Aim of the task: From the records below, copy out exactly the lines from the one containing "Влияние на способность" to the one containing "Offerta formativa", both included. Add nothing else.

Provided material:
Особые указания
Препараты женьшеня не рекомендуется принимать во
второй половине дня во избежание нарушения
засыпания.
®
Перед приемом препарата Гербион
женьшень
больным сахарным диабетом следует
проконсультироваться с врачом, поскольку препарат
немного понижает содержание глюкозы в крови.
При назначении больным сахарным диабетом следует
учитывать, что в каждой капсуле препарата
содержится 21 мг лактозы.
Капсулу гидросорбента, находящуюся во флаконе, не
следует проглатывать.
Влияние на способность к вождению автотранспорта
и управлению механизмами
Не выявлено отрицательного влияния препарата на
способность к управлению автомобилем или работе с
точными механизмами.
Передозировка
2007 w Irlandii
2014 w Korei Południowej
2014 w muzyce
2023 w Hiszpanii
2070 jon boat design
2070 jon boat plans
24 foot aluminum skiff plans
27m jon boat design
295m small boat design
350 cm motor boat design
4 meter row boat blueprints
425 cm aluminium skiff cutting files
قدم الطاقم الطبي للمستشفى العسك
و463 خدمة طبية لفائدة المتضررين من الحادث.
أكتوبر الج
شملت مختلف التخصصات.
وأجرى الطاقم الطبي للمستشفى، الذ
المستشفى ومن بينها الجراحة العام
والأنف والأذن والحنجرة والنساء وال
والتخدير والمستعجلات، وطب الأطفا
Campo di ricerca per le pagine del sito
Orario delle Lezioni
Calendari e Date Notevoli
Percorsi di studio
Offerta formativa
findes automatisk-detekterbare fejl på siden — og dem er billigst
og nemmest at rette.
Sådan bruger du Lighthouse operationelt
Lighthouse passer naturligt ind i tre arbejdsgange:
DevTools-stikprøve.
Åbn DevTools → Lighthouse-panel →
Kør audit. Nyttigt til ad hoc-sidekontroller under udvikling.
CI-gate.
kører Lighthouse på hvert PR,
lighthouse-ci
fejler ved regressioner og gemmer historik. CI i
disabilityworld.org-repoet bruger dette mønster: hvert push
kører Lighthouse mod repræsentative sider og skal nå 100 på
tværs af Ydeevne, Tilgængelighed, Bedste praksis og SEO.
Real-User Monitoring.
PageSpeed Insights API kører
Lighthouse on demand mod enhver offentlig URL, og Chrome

Response to the exercise:
Влияние на способность к вождению автотранспорта
и управлению механизмами
Не выявлено отрицательного влияния препарата на
способность к управлению автомобилем или работе с
точными механизмами.
Передозировка
2007 w Irlandii
2014 w Korei Południowej
2014 w muzyce
2023 w Hiszpanii
2070 jon boat design
2070 jon boat plans
24 foot aluminum skiff plans
27m jon boat design
295m small boat design
350 cm motor boat design
4 meter row boat blueprints
425 cm aluminium skiff cutting files
قدم الطاقم الطبي للمستشفى العسك
و463 خدمة طبية لفائدة المتضررين من الحادث.
أكتوبر الج
شملت مختلف التخصصات.
وأجرى الطاقم الطبي للمستشفى، الذ
المستشفى ومن بينها الجراحة العام
والأنف والأذن والحنجرة والنساء وال
والتخدير والمستعجلات، وطب الأطفا
Campo di ricerca per le pagine del sito
Orario delle Lezioni
Calendari e Date Notevoli
Percorsi di studio
Offerta formativa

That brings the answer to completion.